Directions for this task —
Here are some records; quote them exactly, leaving out the pictures.

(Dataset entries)
____________
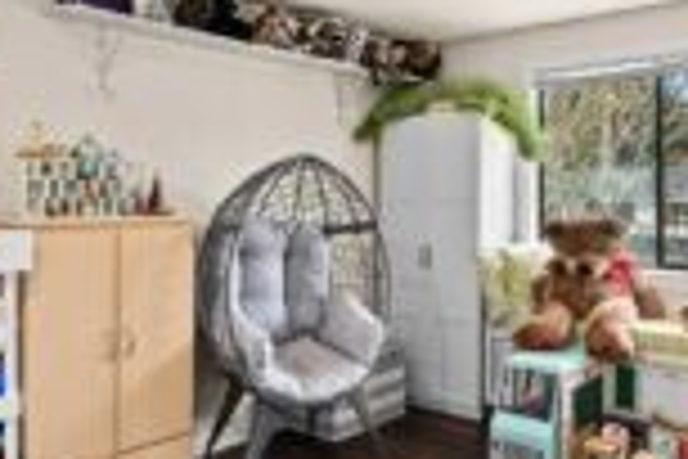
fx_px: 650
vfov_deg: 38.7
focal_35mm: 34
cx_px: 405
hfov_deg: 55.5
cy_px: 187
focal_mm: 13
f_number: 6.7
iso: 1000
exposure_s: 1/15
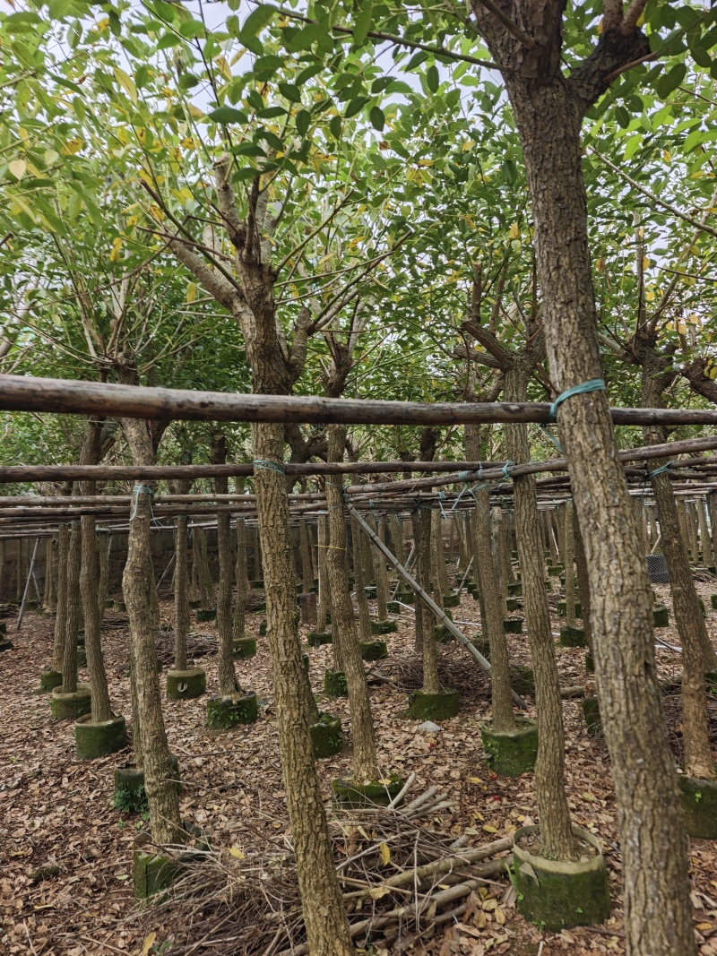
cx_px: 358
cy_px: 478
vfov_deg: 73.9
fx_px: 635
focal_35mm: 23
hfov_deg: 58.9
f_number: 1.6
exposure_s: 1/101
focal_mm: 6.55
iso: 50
____________
Exercise result —
fx_px: 650
vfov_deg: 38.7
focal_35mm: 34
cx_px: 405
hfov_deg: 55.5
cy_px: 187
focal_mm: 13
f_number: 6.7
iso: 1000
exposure_s: 1/15
cx_px: 358
cy_px: 478
vfov_deg: 73.9
fx_px: 635
focal_35mm: 23
hfov_deg: 58.9
f_number: 1.6
exposure_s: 1/101
focal_mm: 6.55
iso: 50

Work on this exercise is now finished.